### DOCUMENT TEXT ###

BEIJING, China – The force behind China’s biggest takeover of an American company is a 71-year-old meat-packing entrepreneur dubbed “China’s Chief Butcher” by the press who built an empire on his country’s voracious appetite for pork.
The $4.7 billion bid for Smithfield Foods by Wan Long, chairman of Shuanghui International, is another big step up for Chinese entrepreneurs who are emerging from the shadow of state-owned corporate giants and expanding on the global stage.
Under pressure to keep economic growth strong, the new government of President Xi Jinping has promised a bigger role and lighter regulatory burden to entrepreneurs who generate China’s jobs and wealth. Still, it is unclear how far the ruling Communist Party is willing to go in making crucial changes including curbing the dominance of state industry.
“If these Chinese entrepreneurs who are highly capable are allowed to get on and do what they do best, we’re going to see a lot more deals like this,” said Charles Maynard, senior managing director of Business Development Asia, which advises companies on acquisitions. “Despite lots of hurdles, they are increasingly able to think globally and act globally.”
Another private investor, Fosun International, bought a stake last year in Club Med and says it will team up with insurer AXA to acquire the rest of the French resort operator. Last year, a private firm set the current record for the biggest Chinese takeover of an American company when Wanda Group bought the AMC cinema chain for $2.6 billion.
China’s private companies follow a different path from Western buyers pursuing acquisitions.
Cash-rich but inexperienced, they shop for brands, technology and skills to speed their development. Unlike Western buyers, which might lay off employees, Chinese companies keep them and sometimes hire more. Sweden’s Volvo Cars expanded its workforce after it was acquired in 2010 by Chinese automaker Geely Holding Group.

### MATERIAL SUPPLIED ###

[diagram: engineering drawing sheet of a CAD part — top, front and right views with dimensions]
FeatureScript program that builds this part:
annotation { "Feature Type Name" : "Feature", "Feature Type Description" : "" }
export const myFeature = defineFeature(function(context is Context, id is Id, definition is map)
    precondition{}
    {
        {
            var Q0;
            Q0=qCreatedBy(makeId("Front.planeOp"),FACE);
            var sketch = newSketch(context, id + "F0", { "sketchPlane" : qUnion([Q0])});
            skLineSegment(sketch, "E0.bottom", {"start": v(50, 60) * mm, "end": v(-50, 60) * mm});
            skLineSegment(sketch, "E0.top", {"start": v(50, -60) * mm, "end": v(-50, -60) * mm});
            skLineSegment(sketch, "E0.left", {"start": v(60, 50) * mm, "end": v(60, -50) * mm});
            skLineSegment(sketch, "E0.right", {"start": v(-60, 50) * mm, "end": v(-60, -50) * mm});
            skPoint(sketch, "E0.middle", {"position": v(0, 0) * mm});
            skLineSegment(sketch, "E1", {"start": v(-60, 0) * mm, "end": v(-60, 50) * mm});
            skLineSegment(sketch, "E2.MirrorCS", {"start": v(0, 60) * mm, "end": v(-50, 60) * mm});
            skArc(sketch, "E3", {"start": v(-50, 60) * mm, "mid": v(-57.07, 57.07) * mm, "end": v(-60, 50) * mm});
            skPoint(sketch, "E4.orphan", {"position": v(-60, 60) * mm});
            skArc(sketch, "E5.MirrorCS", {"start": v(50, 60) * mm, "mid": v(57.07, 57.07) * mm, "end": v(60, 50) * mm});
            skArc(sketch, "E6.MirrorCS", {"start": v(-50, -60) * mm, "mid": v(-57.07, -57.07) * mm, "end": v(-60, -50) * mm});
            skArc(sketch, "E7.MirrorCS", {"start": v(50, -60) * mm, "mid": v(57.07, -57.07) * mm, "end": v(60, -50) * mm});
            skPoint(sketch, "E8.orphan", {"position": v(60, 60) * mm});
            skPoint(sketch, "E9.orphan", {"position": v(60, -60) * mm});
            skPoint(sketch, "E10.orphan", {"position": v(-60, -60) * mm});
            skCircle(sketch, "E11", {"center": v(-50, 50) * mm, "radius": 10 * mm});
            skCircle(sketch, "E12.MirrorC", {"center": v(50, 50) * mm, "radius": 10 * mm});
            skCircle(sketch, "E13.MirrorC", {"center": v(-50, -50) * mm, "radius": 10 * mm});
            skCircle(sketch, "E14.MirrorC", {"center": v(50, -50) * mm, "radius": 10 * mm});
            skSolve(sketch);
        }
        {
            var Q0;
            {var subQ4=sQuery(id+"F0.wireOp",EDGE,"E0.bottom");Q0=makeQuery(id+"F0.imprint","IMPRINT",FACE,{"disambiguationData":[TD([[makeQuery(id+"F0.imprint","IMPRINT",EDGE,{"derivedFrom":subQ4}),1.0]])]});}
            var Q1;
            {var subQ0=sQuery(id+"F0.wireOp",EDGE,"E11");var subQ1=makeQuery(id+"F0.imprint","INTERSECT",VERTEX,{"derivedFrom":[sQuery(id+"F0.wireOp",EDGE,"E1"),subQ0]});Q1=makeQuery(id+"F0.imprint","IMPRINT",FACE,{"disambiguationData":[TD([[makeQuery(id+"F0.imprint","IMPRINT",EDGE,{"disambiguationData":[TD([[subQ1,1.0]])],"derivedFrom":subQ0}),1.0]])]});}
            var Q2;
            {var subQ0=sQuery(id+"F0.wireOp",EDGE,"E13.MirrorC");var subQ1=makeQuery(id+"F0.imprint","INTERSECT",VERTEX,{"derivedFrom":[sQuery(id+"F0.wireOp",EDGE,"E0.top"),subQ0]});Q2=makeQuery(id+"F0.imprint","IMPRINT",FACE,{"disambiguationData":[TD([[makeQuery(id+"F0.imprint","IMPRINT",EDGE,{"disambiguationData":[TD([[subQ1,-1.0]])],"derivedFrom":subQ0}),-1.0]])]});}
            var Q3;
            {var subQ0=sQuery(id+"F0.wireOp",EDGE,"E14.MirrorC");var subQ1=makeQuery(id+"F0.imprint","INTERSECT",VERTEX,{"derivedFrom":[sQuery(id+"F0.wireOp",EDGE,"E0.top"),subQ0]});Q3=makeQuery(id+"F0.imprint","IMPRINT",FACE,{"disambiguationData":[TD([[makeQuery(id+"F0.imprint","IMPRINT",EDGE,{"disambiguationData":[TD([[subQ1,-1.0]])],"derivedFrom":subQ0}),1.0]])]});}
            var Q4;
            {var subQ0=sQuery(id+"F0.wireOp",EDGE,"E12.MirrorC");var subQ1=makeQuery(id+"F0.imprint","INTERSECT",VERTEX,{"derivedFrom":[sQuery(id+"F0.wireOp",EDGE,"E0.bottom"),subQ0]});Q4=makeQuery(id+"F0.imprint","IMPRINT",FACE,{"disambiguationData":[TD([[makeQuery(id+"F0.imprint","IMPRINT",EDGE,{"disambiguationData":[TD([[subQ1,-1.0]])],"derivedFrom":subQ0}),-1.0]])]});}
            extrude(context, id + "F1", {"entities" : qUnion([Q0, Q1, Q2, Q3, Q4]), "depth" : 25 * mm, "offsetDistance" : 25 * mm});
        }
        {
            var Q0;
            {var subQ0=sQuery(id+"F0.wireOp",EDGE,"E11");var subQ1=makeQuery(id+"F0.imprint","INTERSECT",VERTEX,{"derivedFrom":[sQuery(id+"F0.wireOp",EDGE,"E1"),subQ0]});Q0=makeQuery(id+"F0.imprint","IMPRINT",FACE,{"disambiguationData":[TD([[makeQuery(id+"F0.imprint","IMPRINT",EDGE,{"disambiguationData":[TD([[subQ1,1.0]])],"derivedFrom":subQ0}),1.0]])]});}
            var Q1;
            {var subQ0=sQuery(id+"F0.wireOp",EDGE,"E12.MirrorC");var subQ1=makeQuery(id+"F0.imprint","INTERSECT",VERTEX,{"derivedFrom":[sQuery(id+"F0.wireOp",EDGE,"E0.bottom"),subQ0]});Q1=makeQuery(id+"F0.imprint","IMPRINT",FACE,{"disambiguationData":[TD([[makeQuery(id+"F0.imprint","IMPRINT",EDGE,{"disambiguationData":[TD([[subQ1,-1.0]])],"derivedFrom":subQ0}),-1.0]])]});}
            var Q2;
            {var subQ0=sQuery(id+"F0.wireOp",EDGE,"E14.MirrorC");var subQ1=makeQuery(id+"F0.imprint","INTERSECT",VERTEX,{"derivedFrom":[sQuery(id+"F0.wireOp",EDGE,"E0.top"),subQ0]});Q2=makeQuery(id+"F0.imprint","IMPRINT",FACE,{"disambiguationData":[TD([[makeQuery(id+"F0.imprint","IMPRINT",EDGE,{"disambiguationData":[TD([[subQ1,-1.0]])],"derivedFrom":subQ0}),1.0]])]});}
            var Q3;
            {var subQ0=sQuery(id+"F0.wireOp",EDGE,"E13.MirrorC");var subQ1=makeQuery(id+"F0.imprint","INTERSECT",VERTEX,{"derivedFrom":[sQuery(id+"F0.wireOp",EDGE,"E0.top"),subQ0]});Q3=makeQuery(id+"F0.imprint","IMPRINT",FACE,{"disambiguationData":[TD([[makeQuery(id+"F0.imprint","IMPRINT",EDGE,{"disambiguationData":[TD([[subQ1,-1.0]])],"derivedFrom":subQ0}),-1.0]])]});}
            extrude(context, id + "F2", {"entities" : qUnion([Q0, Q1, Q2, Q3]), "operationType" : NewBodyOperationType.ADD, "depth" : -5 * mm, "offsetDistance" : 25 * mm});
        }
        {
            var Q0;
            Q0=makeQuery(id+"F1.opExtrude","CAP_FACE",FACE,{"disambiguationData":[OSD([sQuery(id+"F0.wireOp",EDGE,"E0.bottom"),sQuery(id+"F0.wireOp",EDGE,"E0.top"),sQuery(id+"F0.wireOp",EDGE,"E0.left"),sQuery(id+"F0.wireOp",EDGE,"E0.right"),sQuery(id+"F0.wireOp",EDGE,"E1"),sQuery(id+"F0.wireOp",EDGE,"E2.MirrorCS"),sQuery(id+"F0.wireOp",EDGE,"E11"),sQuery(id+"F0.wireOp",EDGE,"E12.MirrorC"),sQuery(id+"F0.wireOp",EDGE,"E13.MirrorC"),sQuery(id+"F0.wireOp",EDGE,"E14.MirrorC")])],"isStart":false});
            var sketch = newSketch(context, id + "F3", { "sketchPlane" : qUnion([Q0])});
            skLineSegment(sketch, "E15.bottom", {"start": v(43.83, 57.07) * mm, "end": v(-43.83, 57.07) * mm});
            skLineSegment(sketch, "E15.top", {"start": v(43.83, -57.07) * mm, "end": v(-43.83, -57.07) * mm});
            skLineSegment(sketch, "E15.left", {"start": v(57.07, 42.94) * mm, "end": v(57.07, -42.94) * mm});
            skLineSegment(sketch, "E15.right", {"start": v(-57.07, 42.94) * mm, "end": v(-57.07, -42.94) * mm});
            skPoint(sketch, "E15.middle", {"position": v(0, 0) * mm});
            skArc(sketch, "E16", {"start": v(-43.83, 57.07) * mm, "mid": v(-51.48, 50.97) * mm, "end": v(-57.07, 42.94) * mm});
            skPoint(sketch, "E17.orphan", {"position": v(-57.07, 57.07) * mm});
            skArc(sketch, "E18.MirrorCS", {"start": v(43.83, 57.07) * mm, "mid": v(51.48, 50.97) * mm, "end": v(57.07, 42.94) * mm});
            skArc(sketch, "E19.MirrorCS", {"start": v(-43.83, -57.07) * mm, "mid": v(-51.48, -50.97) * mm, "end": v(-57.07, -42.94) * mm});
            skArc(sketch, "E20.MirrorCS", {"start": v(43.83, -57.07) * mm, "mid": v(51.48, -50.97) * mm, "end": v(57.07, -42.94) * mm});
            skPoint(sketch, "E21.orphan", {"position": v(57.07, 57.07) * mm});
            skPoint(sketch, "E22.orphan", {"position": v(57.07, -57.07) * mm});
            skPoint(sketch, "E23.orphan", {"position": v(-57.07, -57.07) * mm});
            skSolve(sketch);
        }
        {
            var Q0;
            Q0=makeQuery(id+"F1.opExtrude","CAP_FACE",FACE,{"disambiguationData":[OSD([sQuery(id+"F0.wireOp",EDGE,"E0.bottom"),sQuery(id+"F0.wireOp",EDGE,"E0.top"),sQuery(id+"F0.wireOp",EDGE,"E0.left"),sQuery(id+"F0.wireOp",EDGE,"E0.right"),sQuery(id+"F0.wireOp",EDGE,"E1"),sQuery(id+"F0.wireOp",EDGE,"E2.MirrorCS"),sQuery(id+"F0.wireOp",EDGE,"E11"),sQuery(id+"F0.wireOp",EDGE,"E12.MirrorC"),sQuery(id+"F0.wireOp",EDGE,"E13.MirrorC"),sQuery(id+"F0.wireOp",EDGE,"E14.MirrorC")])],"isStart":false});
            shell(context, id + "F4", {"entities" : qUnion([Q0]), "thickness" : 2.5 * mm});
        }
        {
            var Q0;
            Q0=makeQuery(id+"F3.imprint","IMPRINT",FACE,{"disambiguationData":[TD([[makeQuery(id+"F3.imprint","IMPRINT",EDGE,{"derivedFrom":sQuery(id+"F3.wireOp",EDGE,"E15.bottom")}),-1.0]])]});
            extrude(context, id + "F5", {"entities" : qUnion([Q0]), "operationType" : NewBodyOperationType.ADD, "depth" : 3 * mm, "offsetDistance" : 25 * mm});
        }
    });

###

TASKS TO CARRY OUT:
a: From the article on the Smithfield takeover bid, reproduce word for word the passage that begins with the words containing "The $4.7 billion" and ends with "of state industry.".
b: Name every person mentioned by name in the article on the Smithfield takeover bid.
c: Answer these questions using the article on the Smithfield takeover bid, one answer per line:
(i) What is the value of the bid for Smithfield Foods?
(ii) How much did Wanda Group pay for the AMC cinema chain?
(iii) In what year did Geely Holding Group acquire Volvo Cars?

THE SOLUTIONS:
a:
The $4.7 billion bid for Smithfield Foods by Wan Long, chairman of Shuanghui International, is another big step up for Chinese entrepreneurs who are emerging from the shadow of state-owned corporate giants and expanding on the global stage.
Under pressure to keep economic growth strong, the new government of President Xi Jinping has promised a bigger role and lighter regulatory burden to entrepreneurs who generate China’s jobs and wealth. Still, it is unclear how far the ruling Communist Party is willing to go in making crucial changes including curbing the dominance of state industry.

b:
Wan Long
Xi Jinping
Charles Maynard

c:
(i) $4.7 billion
(ii) $2.6 billion
(iii) 2010